Vivaldi's critique isn't a rejection of AI in principle. Von Tetzchner acknowledges the potential for machine learning to enhance features, provided it doesn't compromise privacy or intellectual property. But he draws a firm line: Vivaldi will not implement AI features that disempower users, diminish the value of human exploration, or reduce engagement with original content.
Vivaldi remains one of the few browsers that explicitly rejects data monetization, maintains strong anti-tracking features, and allows deep customization. It is included in our list of the 12 Secure Browsers That Protect Your Privacy in 2025, and its recent integration with Proton VPN has further solidified its position as a top choice for privacy-conscious users.
Thank you for your great work! Nice article!
Well done Vivaldi team!
Unfortunately Vivaldi’s privacy policy makes it clear that Vivaldi browser COLLECTS AND SENDS metadata to the company’s servers EVERY 24 HOURS to determine the number of active users according to their physical location.
“When you install Vivaldi browser (“Vivaldi”), each installation profile is assigned a unique user ID that is stored on your device. Vivaldi will send a message using HTTPS directly to our servers located in Iceland every 24 hours containing this ID, version, cpu architecture, screen resolution and time since last message.” – Vivaldi Browser privacy policy.
I thought Vivaldi was designed with privacy in mind …
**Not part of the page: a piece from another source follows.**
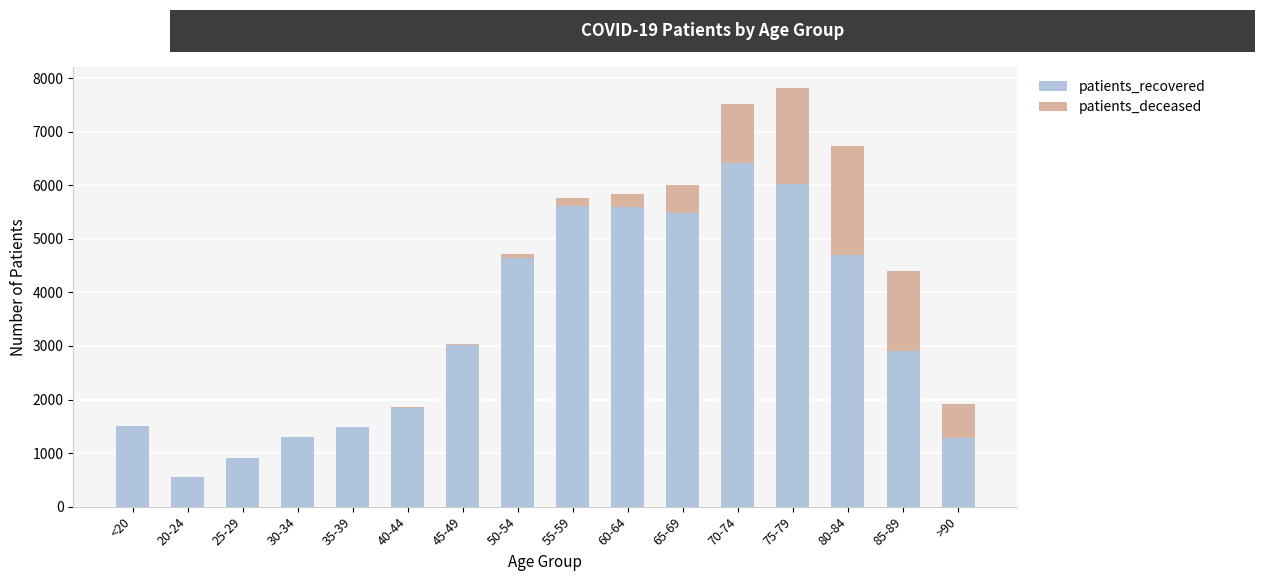

What is the sum of all patients_recovered values?

53269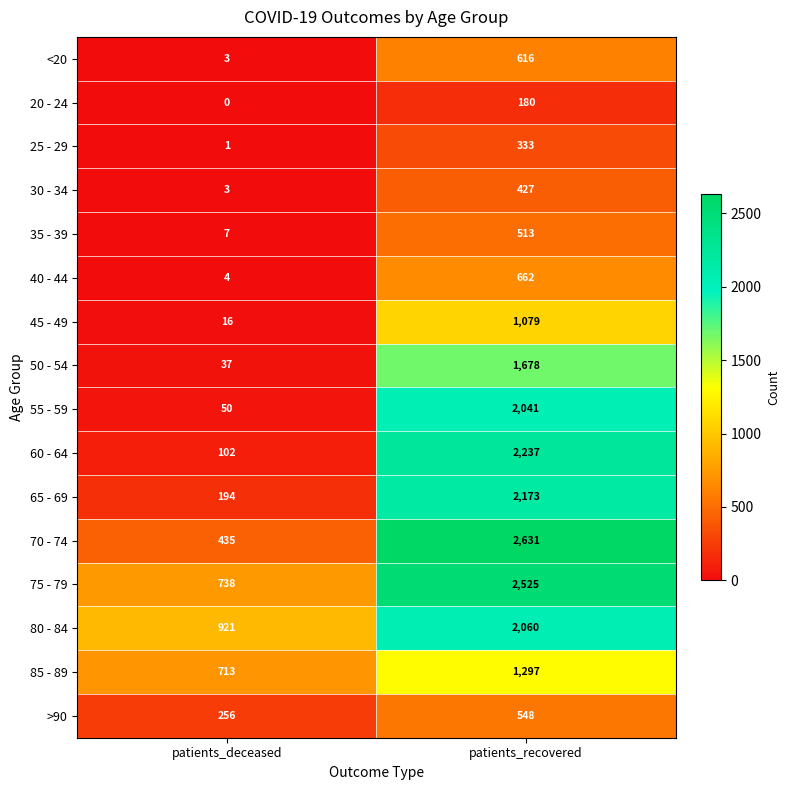

Is it true that >90 equals 548 at patients_recovered?

True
Fantastic stance, Vivaldi!
Hi. I was regular reader of RestorePrivacy and I like how neat this website seems to look and continue to provide valuable information.
Could you do a browser comparisons for 2025 since your last comparison put Brave browser on number 1 and vivaldi as not recommended as it had privacy issue. I think brave has become more bloated over the years with bitcoins and everything.
I use Waterfox browser for everything but I use vivaldi to use google services since it uploads faster in a browser that identifies themselves as chrome.
Yep, will do. Thanks for the feedback.
Thanks for the response. Also if I could suggest one thing for this website to be more user-friendly is to separate latest news by Privacy and Cybersecurity scroll-able left and right in a card in the homepage.
Since there will be very few latest news going on in the privacy world so articles related to privacy seem to get buried very quickly under security articles which personally aren’t very important to me since I don’t work in IT world. Computer is more of a hobby to me since I was little…I’m 30 now.
Also youtube and google-drive speeds were slow in Un-googled chromium compared to vivaldi so I made a switch to vivaldi. I’d do anything to avoid chrome.
And firefox’s container tabs to isolate web-browsing habit has been browser heaven for me since I started using it since few months. I can’t live without it now.
The article says this:
” It is included in our list of the 12 Secure Browsers That Protect Your Privacy in 2025, and its recent integration with Proton VPN has further solidified its position as a top choice for privacy-conscious users.”
This is not true. Vivaldi browser was never praised and promoted as a secure recommended browser on this website or on the previous one.
We’re in the process of updating our recommendations and guides for 2025 and Vivaldi will be recommended.
Thanks Alex. Looking forward to reading the updates.